Protein content: Aim for at least 20 grams of protein per serving. Protein is essential for building and repairing muscle, and it’s what will help you feel fuller for longer when skipping a traditional meal.
Sugar content: Many meal replacement products are loaded with sugar, which can lead to weight gain, sugar spikes/crashes, and other health issues. Aim for less than 10 grams of sugar per serving when possible.
Calorie content: If you’re using a meal replacement product to help you lose weight, make sure it contains an amount of calories that it on par with the deficit you’re aiming for. Options with around 200-400 calories per serving are typically a good choice for most.
“150 calories isn’t a meal. You want either a ready-made product with 400+ calories or, something you can boost with additional add-ins up to that amount or more,” explains Langer. Meaning if your shake is low on cals, you might need to have two servings or pair it with another snack.
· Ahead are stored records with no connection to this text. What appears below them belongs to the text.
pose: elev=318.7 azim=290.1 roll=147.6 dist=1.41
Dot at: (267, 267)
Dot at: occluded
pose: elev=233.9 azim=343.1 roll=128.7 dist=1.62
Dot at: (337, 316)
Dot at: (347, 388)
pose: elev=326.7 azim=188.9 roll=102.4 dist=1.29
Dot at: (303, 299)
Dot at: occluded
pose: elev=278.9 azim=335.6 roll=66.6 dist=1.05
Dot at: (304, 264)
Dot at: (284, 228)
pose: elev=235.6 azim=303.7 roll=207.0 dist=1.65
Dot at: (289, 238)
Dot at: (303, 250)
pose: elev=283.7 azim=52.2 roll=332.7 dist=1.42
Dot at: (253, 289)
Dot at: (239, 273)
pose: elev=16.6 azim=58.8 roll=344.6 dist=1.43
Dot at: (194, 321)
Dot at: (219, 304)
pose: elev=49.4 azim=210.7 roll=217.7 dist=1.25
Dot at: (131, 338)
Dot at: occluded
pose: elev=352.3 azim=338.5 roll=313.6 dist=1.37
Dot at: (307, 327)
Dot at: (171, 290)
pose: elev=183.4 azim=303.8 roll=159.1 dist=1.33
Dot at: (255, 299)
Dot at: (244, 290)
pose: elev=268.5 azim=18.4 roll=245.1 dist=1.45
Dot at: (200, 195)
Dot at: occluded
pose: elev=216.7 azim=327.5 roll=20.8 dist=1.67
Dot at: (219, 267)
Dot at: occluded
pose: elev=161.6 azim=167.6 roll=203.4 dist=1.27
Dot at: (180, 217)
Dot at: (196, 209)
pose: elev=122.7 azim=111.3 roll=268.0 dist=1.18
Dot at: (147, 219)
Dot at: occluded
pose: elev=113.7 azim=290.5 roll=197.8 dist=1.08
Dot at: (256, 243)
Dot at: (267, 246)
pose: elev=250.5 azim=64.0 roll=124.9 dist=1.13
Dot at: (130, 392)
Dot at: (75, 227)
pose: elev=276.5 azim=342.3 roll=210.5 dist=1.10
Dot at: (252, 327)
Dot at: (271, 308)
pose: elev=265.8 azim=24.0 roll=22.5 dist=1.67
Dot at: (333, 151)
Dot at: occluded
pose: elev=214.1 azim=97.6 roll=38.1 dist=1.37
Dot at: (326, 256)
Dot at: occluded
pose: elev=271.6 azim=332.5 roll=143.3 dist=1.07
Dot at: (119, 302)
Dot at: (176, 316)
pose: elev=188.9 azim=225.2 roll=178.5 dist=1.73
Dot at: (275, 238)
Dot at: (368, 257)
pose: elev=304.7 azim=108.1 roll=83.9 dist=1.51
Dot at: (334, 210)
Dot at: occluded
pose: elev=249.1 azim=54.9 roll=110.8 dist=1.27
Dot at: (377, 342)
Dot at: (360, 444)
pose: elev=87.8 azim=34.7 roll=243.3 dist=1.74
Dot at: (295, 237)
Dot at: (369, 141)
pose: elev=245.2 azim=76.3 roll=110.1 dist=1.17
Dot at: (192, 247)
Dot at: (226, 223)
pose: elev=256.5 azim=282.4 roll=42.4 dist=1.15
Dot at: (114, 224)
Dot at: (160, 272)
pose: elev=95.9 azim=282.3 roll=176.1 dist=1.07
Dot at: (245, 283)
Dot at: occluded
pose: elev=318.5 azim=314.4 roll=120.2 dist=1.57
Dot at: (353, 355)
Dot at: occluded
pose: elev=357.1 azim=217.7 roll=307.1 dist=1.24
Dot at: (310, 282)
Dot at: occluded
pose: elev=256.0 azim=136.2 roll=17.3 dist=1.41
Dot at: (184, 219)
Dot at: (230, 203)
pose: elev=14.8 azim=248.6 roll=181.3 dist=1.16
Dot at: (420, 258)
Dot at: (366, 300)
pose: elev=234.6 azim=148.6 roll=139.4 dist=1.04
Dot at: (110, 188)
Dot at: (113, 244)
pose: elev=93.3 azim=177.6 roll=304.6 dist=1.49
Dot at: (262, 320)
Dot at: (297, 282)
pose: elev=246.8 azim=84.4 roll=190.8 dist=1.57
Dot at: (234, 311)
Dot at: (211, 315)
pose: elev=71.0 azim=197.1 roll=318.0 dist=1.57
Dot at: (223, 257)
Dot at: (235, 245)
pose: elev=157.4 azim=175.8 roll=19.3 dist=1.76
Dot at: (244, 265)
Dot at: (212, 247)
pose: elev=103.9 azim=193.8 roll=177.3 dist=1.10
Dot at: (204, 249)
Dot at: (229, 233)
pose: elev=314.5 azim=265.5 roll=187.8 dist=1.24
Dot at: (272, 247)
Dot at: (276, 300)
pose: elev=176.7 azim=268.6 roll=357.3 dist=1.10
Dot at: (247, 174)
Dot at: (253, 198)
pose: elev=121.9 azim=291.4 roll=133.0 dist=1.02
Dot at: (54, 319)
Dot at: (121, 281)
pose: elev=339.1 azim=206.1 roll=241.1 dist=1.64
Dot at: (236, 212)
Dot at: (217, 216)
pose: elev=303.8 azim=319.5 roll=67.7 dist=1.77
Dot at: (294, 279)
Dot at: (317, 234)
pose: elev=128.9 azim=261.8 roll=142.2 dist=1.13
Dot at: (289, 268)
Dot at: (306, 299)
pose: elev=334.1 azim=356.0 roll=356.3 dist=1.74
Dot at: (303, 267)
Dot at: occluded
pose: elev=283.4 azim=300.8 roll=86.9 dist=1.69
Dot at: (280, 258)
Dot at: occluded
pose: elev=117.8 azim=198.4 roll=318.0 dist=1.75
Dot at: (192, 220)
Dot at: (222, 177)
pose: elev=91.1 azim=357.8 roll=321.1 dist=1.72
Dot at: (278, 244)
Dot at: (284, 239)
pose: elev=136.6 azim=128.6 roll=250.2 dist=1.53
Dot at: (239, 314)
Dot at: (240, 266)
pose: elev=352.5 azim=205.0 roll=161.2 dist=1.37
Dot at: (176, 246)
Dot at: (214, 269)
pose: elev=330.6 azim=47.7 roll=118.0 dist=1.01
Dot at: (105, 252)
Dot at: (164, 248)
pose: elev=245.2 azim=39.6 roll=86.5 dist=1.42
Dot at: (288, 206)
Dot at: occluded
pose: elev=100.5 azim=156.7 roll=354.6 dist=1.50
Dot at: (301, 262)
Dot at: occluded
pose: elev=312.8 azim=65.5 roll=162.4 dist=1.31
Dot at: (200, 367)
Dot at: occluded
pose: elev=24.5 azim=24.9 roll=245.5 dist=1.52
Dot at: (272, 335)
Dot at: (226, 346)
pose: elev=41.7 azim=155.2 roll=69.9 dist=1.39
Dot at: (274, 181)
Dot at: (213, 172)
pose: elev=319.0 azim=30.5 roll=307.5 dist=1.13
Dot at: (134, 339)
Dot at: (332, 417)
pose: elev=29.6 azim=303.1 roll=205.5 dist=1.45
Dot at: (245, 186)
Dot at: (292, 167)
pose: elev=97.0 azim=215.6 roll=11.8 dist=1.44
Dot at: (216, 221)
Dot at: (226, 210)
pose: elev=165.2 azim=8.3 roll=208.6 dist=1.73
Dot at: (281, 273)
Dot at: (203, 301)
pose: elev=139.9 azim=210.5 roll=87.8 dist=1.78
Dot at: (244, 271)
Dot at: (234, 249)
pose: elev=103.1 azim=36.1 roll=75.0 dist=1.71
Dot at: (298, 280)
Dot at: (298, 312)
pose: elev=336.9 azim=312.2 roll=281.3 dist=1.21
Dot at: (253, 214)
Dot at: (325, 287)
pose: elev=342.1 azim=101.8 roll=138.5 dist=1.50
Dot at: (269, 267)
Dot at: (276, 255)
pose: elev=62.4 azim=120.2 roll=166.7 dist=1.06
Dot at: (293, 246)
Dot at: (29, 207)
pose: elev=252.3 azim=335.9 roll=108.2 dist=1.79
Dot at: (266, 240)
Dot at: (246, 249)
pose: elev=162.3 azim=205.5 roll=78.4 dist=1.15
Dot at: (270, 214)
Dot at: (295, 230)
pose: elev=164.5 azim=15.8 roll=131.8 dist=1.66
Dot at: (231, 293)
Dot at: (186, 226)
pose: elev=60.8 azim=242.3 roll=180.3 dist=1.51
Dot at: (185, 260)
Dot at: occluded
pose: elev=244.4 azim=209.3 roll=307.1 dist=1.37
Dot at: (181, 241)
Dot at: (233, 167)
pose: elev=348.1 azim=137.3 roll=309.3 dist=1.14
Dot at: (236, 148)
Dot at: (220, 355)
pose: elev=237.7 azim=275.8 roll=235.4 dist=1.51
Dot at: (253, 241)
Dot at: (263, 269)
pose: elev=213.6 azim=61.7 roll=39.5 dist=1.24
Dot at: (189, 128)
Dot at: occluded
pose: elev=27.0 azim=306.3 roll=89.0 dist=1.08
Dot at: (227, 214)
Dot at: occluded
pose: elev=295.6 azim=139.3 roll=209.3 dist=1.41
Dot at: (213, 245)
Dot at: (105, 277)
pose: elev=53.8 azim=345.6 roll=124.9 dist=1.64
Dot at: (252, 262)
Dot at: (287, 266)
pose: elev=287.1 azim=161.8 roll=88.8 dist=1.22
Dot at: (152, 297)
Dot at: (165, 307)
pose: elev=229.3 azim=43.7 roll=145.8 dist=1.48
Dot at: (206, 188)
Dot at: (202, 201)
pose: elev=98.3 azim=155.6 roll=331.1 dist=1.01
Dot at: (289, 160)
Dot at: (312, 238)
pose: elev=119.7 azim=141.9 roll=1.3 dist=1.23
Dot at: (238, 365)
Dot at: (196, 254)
Ingredients: Take a look at the ingredients list, and avoid products that contain artificial flavors, colors, and sweeteners. When possible, reach for products made from natural ingredients like fruits, nuts, and seeds.
Consider your dietary needs: If you have specific dietary needs, restrictions (e.g. gluten-free, vegan, etc.), or allergies, make sure the shake or bar meets those requirements.
Read reviews: It’s hard to judge how something will taste just from the package, so look for reviews from other users before buying to get an idea of their experience with the product.
Consult with a healthcare professional: If you have any concerns about using meal replacement products, or if you have any underlying health conditions, it’s a good idea to consult with a healthcare professional before making any changes to your diet. Your healthcare professional will be the best resource to provide guidance on whether a meal replacement product can satisfy your dietary needs when necessary.